Cette appellation est une nomination populaire parce qu’il n’est pas griot pour être roi. S’il s’agit d’être roi du Yela, je suis le mieux placé parce que moi, je suis déjà Farbabaguel (chef chez les griots ou Buur Guewel en langue wolof) donc, je détiens tout l’historique du ‘’Yela’’. C’est la communauté africaine et sénégalaise qui voit en Baaba Maal le roi du ‘’Yela’’. Dans la communauté haal pulaar, il y a une classification sociale qui veut que ce soit les ‘’Gawlo’’ qui chantent le ‘’Yela’’ et Baaba Maal n’en est pas un. C’est grâce à sa popularité et sa voix que le Yela est arrivé là ou il est aujourd’hui.

Dans votre jargon, qui doit être appelé Farba ?

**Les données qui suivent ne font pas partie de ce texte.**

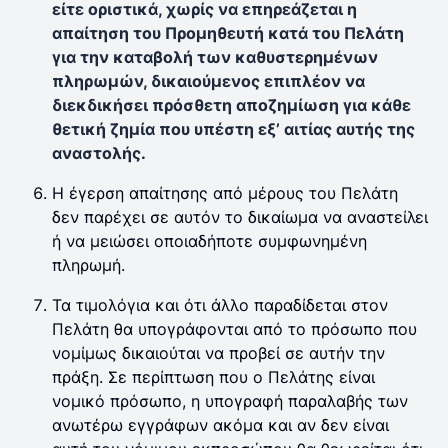
είτε οριστικά, χωρίς να επηρεάζεται η
απαίτηση του Προμηθευτή κατά του Πελάτη
για την καταβολή των καθυστερημένων
πληρωμών, δικαιούμενος επιπλέον να
διεκδικήσει πρόσθετη αποζημίωση για κάθε
θετική ζημία που υπέστη εξ’ αιτίας αυτής της
αναστολής.
Η έγερση απαίτησης από μέρους του Πελάτη
δεν παρέχει σε αυτόν το δικαίωμα να αναστείλει
ή να μειώσει οποιαδήποτε συμφωνημένη
πληρωμή.
Τα τιμολόγια και ότι άλλο παραδίδεται στον
Πελάτη θα υπογράφονται από το πρόσωπο που
νομίμως δικαιούται να προβεί σε αυτήν την
πράξη. Σε περίπτωση που ο Πελάτης είναι
νομικό πρόσωπο, η υπογραφή παραλαβής των
ανωτέρω εγγράφων ακόμα και αν δεν είναι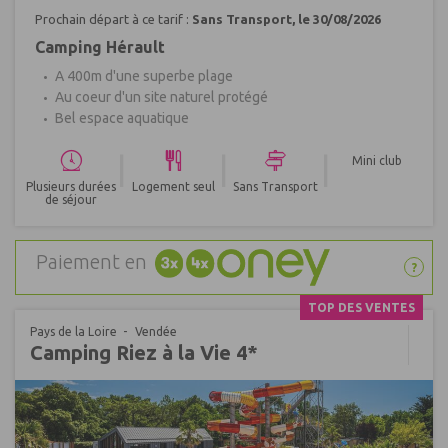
Prochain départ à ce tarif :
Sans Transport, le 30/08/2026
Camping Hérault
A 400m d'une superbe plage
Au coeur d'un site naturel protégé
Bel espace aquatique
|
|
|
Mini club
Plusieurs durées
Logement seul
Sans Transport
de séjour
Paiement en
?
TOP DES VENTES
Pays de la Loire
Vendée
Camping Riez à la Vie 4*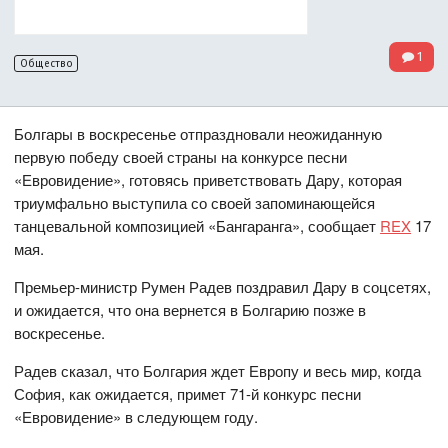
1
Общество
Болгары в воскресенье отпраздновали неожиданную
первую победу своей страны на конкурсе песни
«Евровидение», готовясь приветствовать Дару, которая
триумфально выступила со своей запоминающейся
танцевальной композицией «Бангаранга», сообщает
REX
17
мая.
Премьер-министр Румен Радев поздравил Дару в соцсетях,
и ожидается, что она вернется в Болгарию позже в
воскресенье.
Радев сказал, что Болгария ждет Европу и весь мир, когда
София, как ожидается, примет 71-й конкурс песни
«Евровидение» в следующем году.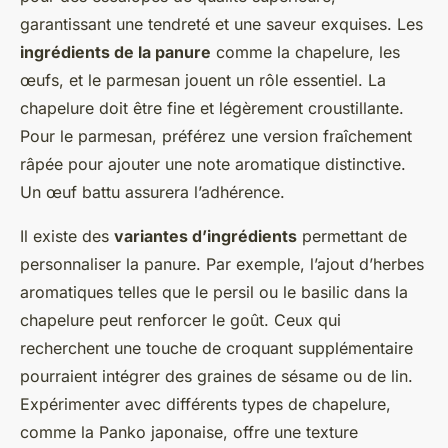
garantissant une tendreté et une saveur exquises. Les
ingrédients de la panure
comme la chapelure, les
œufs, et le parmesan jouent un rôle essentiel. La
chapelure doit être fine et légèrement croustillante.
Pour le parmesan, préférez une version fraîchement
râpée pour ajouter une note aromatique distinctive.
Un œuf battu assurera l’adhérence.
Il existe des
variantes d’ingrédients
permettant de
personnaliser la panure. Par exemple, l’ajout d’herbes
aromatiques telles que le persil ou le basilic dans la
chapelure peut renforcer le goût. Ceux qui
recherchent une touche de croquant supplémentaire
pourraient intégrer des graines de sésame ou de lin.
Expérimenter avec différents types de chapelure,
comme la Panko japonaise, offre une texture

Farba est un titre. Et les Farbas sont de ma famille. C’est mon clan. C'est-à-dire les ‘’Farbabaguel’’ ; nous sommes venus avec Koly Tengala du Mandé au Fouta. En l’an 512, nos arrière-grands parents ont quitté le Mandé pour venir conquérir le Fouta. Quand Koly Tenguela est venu, il s’est installé a Guédé Village où il a trouvé le ‘’Lamtooro’’ Aly Yéli Bana qui l’a reçu et lui a donné en mariage sa fille Fayole Aly. Il est donc venu renforcer l’armée du ‘’Lamtooro’’. C’est ce qui a amené Farbabaguel à Guédé où tous nos grands-parents sont nés et ont grandi. C’est pourquoi, on dit que les griots viennent de Guédé. Les Farbabaguel, c’est les familles Seck mais pas tous les Seck. Aujourd’hui dans les familles griottes, si on demandait qui était le plus authentique d’entre nous, qui était le diamant de ces familles, je lèverais ma main pour dire que c’est moi. De père et de mère, je suis Farba. C’est nous qui portons le titre de ‘’Farba’’.